[Opening Text section]

Mini Review
Idiopathic Inflammatory Myopathies - Lessons Learned from Animal Models
Ali Maisam Afzali*
Department of Neurology, Klinikum Rechts der Isar, Technical University of Munich, Germany
*Corresponding author: Ali Maisam Afzali, Department of Neurology, Klinikum Rechts der Isar, Technical University of Munich, Ismaninger Str. 22, 81675 Munich, Germany, Tel +49 8941404630; E-mail: ali.afzali@tum.de
Citation: Afzali AM (2018) Idiopathic Inflammatory Myopathies - Lessons Learned from Animal Models. Curr Adv Neurol Neurol Disord 2018: 43-44. doi: https://doi.org/10.29199/2637-6997/CANN-102020
Received date: 26 March, 2018; Accepted date: 16 April, 2018; Published date: 27 April, 2018
Idiopathic Inflammatory Myopathies (IIM) encompass a rare group of (auto)immune mediated muscle diseases characterized by muscle weakness and mononuclear muscle cell infiltrates. Since its first description, research has focused on describing effector and target cell interaction [1-4]. The immunobiological capacity of muscle cells has become increasingly clear over the last few decades. Skeletal Muscle Cells (SkMCs) are perfectly suited to function as non-professional Antigen-presenting Cells (APCs) by expressing MHC I/II and costimulatory molecules as well as secreting soluble molecules like cytokines and chemokines [5]. However, there is an ongoing debate about the role of SkMCs in the pathophysiology of IIMs.

[Closing Text section]
[Opening Data section]

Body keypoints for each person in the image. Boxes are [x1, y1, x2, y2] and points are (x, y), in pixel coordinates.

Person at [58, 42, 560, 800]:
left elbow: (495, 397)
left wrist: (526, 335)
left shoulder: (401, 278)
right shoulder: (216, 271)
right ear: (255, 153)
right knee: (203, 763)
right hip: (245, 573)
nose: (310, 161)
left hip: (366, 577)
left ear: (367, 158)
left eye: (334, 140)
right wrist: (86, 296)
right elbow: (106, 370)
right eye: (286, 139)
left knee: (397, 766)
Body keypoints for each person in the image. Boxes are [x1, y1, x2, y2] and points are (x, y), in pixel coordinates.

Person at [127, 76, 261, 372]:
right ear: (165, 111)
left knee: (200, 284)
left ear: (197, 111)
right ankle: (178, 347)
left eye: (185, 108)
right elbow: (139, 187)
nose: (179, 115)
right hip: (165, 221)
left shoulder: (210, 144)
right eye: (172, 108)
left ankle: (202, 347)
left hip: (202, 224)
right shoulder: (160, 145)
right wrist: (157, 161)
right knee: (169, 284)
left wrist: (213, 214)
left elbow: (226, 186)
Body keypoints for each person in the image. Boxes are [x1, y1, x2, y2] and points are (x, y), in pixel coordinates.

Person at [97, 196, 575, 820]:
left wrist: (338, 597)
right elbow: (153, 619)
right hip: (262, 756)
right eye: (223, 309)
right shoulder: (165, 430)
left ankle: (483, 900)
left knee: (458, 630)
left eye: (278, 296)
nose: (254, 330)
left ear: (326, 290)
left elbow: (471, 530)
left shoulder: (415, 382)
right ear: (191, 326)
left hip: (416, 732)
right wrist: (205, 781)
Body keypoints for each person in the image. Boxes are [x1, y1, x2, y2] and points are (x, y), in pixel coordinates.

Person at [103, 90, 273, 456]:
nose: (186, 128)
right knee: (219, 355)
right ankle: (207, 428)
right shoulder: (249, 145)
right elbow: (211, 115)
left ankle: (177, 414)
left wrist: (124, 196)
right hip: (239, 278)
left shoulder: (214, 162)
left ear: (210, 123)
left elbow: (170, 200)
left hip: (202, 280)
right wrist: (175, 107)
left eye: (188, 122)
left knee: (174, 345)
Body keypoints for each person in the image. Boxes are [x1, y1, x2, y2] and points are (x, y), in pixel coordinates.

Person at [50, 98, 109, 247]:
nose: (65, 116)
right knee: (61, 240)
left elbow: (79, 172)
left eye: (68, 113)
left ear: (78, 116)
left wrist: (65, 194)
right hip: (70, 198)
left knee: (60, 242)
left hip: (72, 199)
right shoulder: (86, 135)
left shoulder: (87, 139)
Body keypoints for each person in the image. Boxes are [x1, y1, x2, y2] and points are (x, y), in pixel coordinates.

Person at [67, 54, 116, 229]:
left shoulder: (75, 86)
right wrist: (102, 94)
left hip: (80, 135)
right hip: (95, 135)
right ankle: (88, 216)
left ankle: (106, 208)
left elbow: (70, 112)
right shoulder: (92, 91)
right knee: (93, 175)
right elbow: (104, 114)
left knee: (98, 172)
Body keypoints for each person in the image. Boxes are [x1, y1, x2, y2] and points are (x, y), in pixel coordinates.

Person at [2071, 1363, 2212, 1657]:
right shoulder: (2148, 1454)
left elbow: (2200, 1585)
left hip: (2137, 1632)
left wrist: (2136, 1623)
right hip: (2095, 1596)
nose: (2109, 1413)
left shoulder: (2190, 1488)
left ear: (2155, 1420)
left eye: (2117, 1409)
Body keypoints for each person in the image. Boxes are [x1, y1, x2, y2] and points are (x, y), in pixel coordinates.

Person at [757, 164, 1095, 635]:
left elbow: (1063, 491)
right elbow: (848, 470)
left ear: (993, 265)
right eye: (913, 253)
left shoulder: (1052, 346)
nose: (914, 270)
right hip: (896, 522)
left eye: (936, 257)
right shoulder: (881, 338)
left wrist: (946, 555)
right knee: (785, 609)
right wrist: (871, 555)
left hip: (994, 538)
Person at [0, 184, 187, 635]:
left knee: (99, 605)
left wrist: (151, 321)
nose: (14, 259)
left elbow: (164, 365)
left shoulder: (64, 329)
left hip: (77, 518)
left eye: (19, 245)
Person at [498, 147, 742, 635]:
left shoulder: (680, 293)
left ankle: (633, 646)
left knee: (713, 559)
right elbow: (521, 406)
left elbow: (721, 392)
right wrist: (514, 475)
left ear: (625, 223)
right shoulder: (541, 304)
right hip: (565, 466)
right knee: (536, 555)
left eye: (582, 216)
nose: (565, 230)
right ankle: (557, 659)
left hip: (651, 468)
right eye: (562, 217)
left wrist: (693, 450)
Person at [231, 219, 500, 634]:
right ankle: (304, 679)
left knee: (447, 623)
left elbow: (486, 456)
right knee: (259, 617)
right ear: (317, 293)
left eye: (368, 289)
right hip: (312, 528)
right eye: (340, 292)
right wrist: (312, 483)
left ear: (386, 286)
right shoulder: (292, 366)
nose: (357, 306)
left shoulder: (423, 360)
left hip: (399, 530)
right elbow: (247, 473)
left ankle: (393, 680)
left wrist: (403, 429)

[Closing Data section]

Task prompt |
Answer these questions from the review:
1. In which department does the author work?
2. On what date was the review accepted?
3. What two features characterize Idiopathic Inflammatory Myopathies?

Expected answer |
1. The Department of Neurology, Klinikum Rechts der Isar, Technical University of Munich, Germany.
2. 16 April, 2018.
3. Muscle weakness and mononuclear muscle cell infiltrates.